Atrial fibrillation treatment lightens up

Atrial fibrillation is an irregular, rapid heartbeat that interrupts normal blood flow and increases risk of stroke and clots. Normal heart rhythm can be restored by electroshock (electrical cardioversion), but implantable cardioverter defibrillators can cause pain and damage myocardial tissue. Rather than supply exogenous current, Nyns et al. combined atrial gene painting to deliver viral vectors encoding light-activatable ion channels with an implantable light source and rhythm detector, developing an autogenous arrhythmia termination system. This optogenetic approach restored normal heart rhythm in rat hearts ex vivo and in vivo under closed-chest conditions. Further testing in larger animal models is necessary, but results suggest that this could be a pain-free alternative to electroshock.

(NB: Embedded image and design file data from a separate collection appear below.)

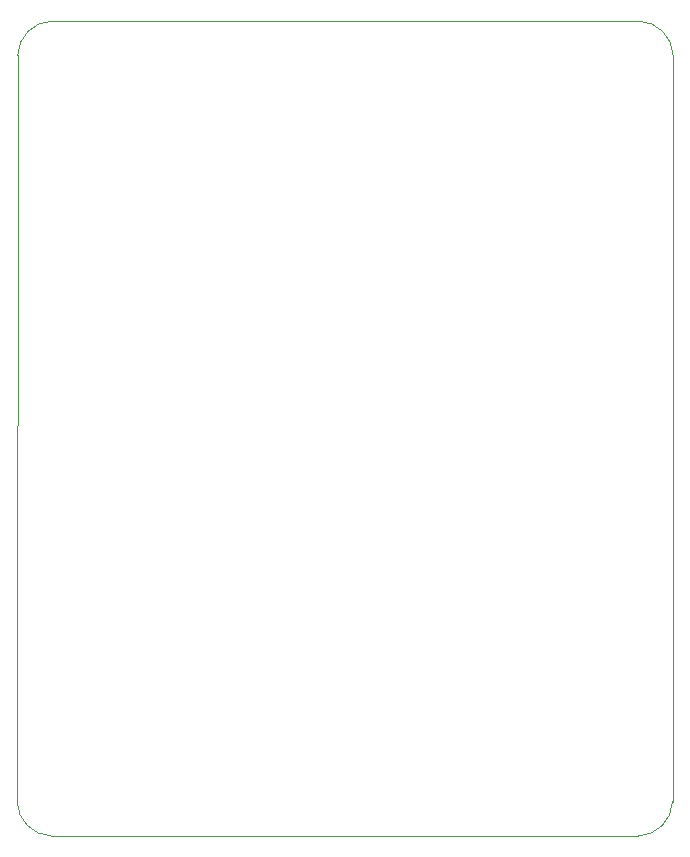
<source format=gbr>
%TF.GenerationSoftware,KiCad,Pcbnew,8.0.5*%
%TF.CreationDate,2024-10-21T18:22:43-10:00*%
%TF.ProjectId,SiPMT.revA,5369504d-542e-4726-9576-412e6b696361,rev?*%
%TF.SameCoordinates,Original*%
%TF.FileFunction,Profile,NP*%
%FSLAX46Y46*%
G04 Gerber Fmt 4.6, Leading zero omitted, Abs format (unit mm)*
G04 Created by KiCad (PCBNEW 8.0.5) date 2024-10-21 18:22:43*
%MOMM*%
%LPD*%
G01*
G04 APERTURE LIST*
%TA.AperFunction,Profile*%
%ADD10C,0.100000*%
%TD*%
G04 APERTURE END LIST*
D10*
X171750057Y-60581693D02*
X122050000Y-60580000D01*
X174598307Y-126680057D02*
X174650000Y-63480000D01*
X119151693Y-63479943D02*
X119100000Y-126680000D01*
X121999943Y-129578307D02*
G75*
G02*
X119099952Y-126680002I99957J3000007D01*
G01*
X119151693Y-63479943D02*
G75*
G02*
X122049998Y-60579952I3000007J-99957D01*
G01*
X171750057Y-60581693D02*
G75*
G02*
X174650048Y-63479998I-99957J-3000007D01*
G01*
X174598307Y-126680057D02*
G75*
G02*
X171700002Y-129580048I-3000007J99957D01*
G01*
X121999943Y-129578307D02*
X171700000Y-129580000D01*
M02*

</source>
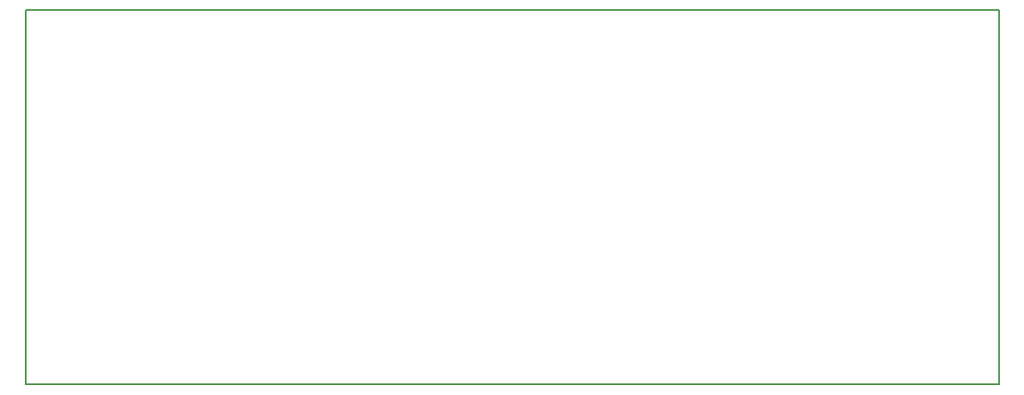
<source format=gm1>
G04 MADE WITH FRITZING*
G04 WWW.FRITZING.ORG*
G04 SINGLE SIDED*
G04 HOLES NOT PLATED*
G04 CONTOUR ON CENTER OF CONTOUR VECTOR*
%ASAXBY*%
%FSLAX23Y23*%
%MOIN*%
%OFA0B0*%
%SFA1.0B1.0*%
%ADD10R,3.915120X1.511820*%
%ADD11C,0.008000*%
%ADD10C,0.008*%
%LNCONTOUR*%
G90*
G70*
G54D10*
G54D11*
X4Y1508D02*
X3911Y1508D01*
X3911Y4D01*
X4Y4D01*
X4Y1508D01*
D02*
G04 End of contour*
M02*
</source>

Because of suboptimal therapeutic strategies, restoration of sinus rhythm in symptomatic atrial fibrillation (AF) often requires in-hospital delivery of high-voltage shocks, thereby precluding ambulatory AF termination. Continuous, rapid restoration of sinus rhythm is desired given the recurring and progressive nature of AF. Here, we present an automated hybrid bioelectronic system for shock-free termination of AF that enables the heart to act as an electric current generator for autogenous restoration of sinus rhythm. We show that local, right atrial delivery of adenoassociated virus vectors encoding a light-gated depolarizing ion channel results in efficient and spatially confined transgene expression. Activation of an implanted intrathoracic light-emitting diode device allows for termination of AF by illuminating part of the atria. Combining this newly obtained antiarrhythmic effector function of the heart with the arrhythmia detector function of a machine-based cardiac rhythm monitor in the closed chest of adult rats allowed automated and rapid arrhythmia detection and termination in a safe, effective, repetitive, yet shock-free manner. These findings hold translational potential for the development of shock-free antiarrhythmic device therapy for ambulatory treatment of AF.